• _SOURCE MATERIAL_

+ + + +

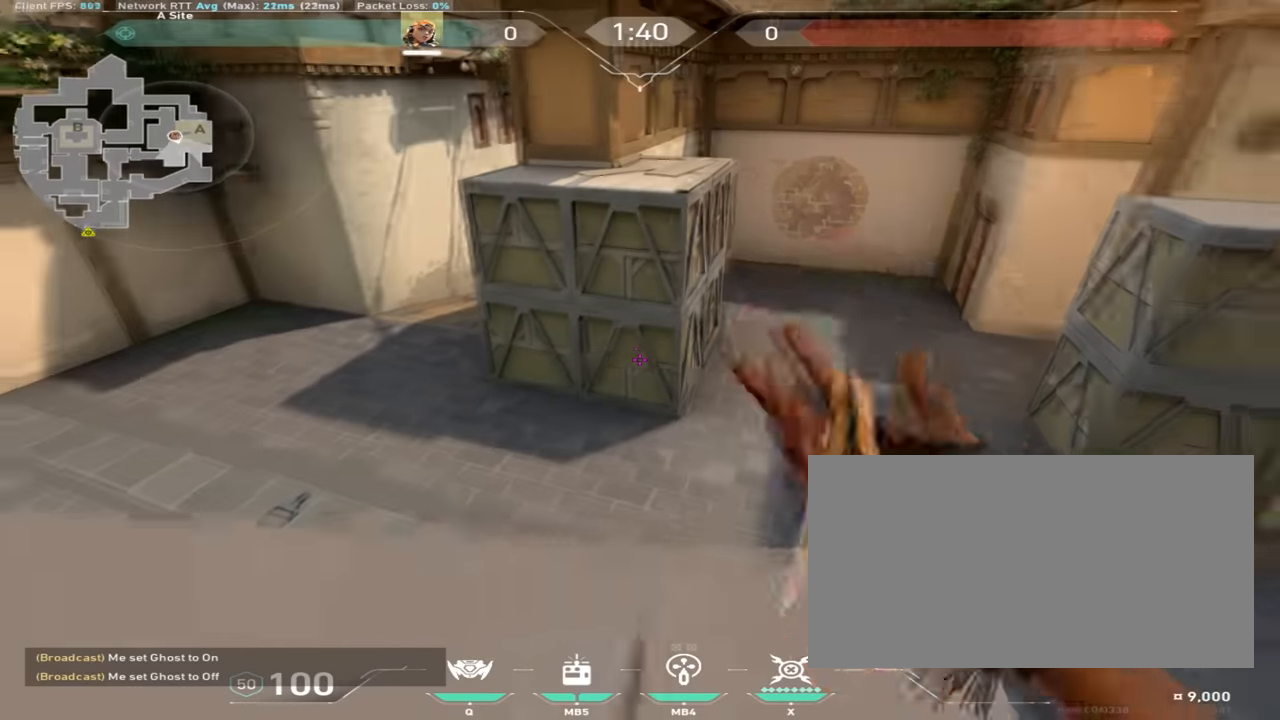
{"keys": ["a", "w"], "mouse": [], "events": [[100, "space", "down"], [167, "a", "down"], [250, "space", "up"]]}
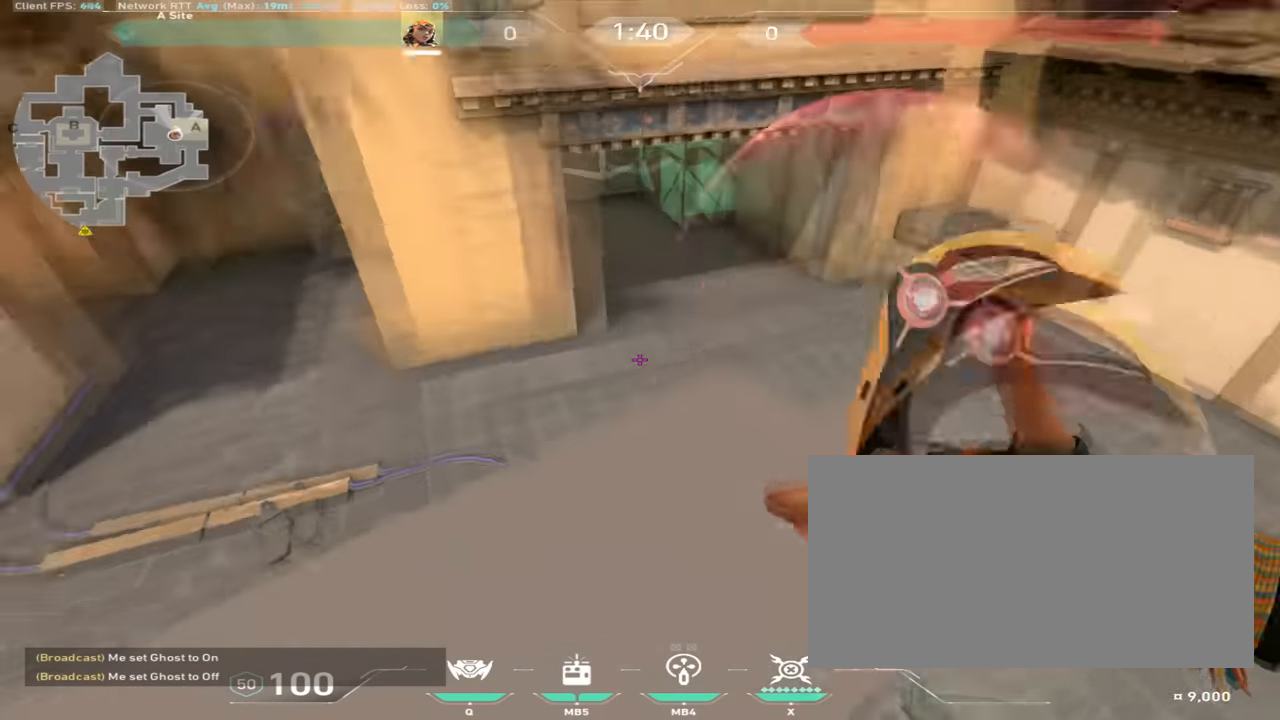
{"keys": ["d", "w"], "mouse": [], "events": [[116, "a", "up"], [183, "d", "down"]]}
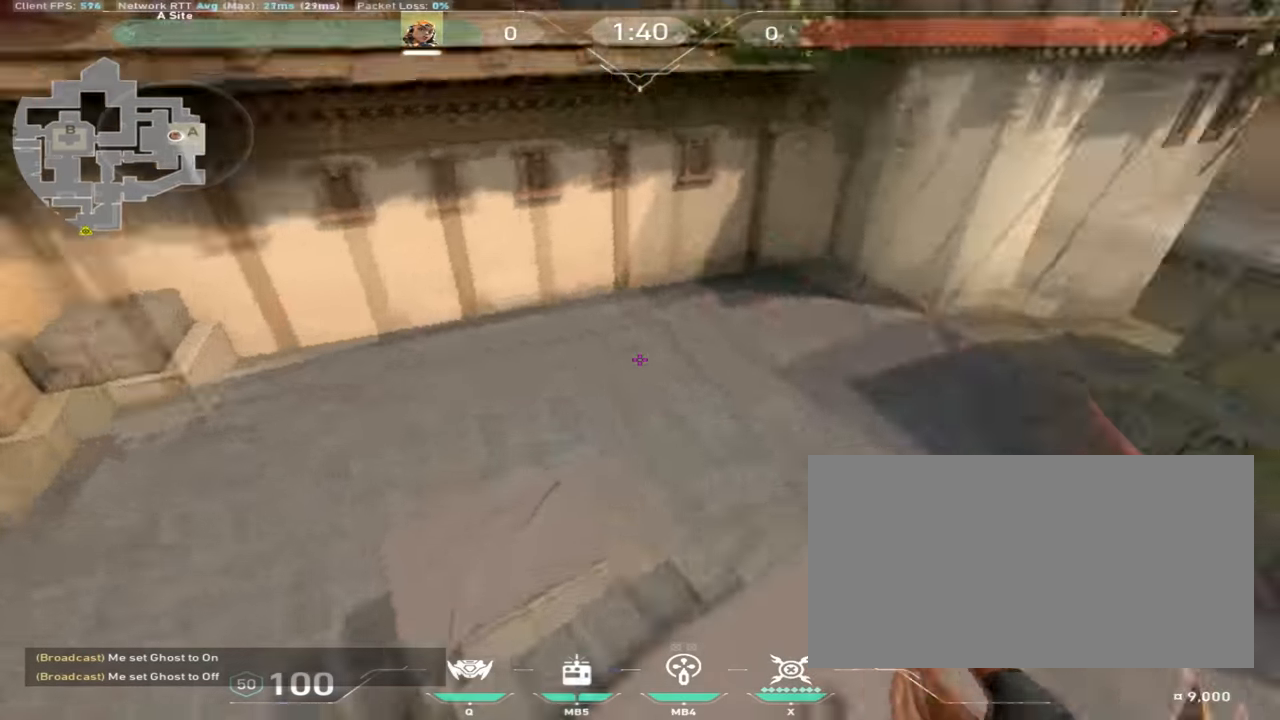
{"keys": ["w"], "mouse": [], "events": [[300, "d", "up"]]}
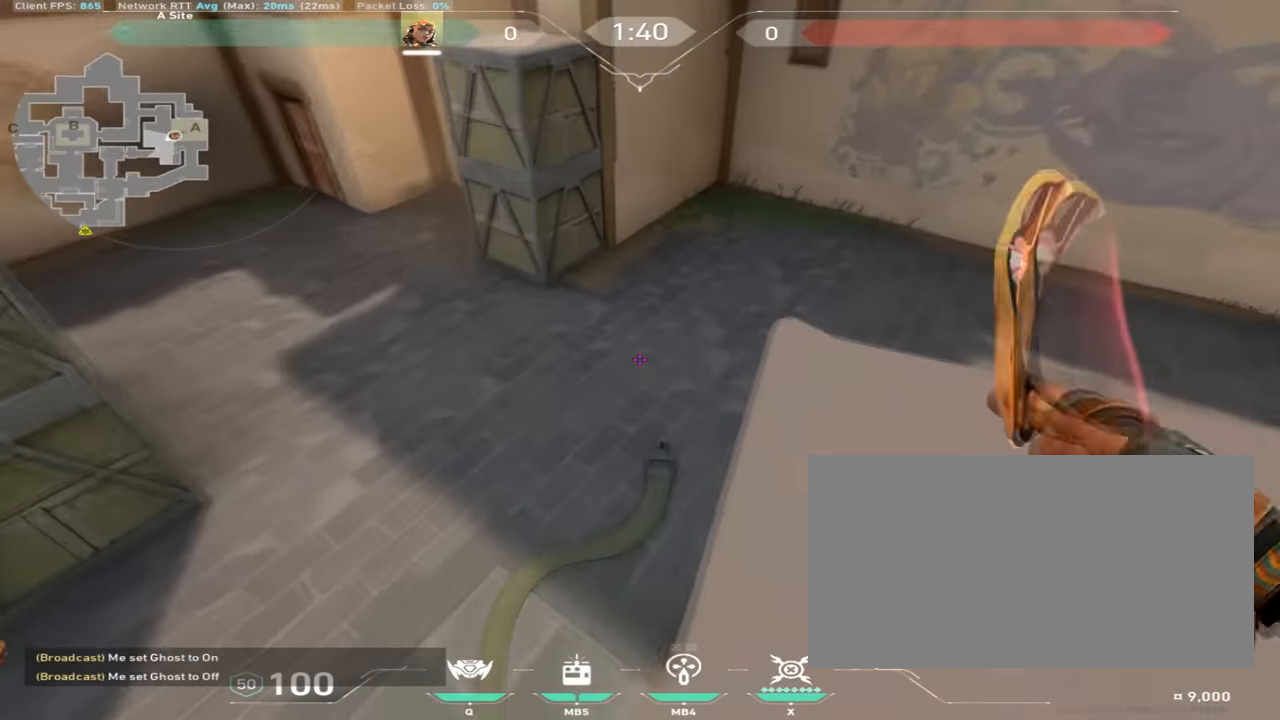
{"keys": ["d", "w"], "mouse": [], "events": [[16, "d", "down"]]}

+ + + +

• _TASK TO COMPLETE_
Nothing but the pictures should be left out when the listing is repeated exactly.

• _OUTPUT_
{"keys": ["a", "w"], "mouse": [], "events": [[100, "space", "down"], [167, "a", "down"], [250, "space", "up"]]}
{"keys": ["d", "w"], "mouse": [], "events": [[116, "a", "up"], [183, "d", "down"]]}
{"keys": ["w"], "mouse": [], "events": [[300, "d", "up"]]}
{"keys": ["d", "w"], "mouse": [], "events": [[16, "d", "down"]]}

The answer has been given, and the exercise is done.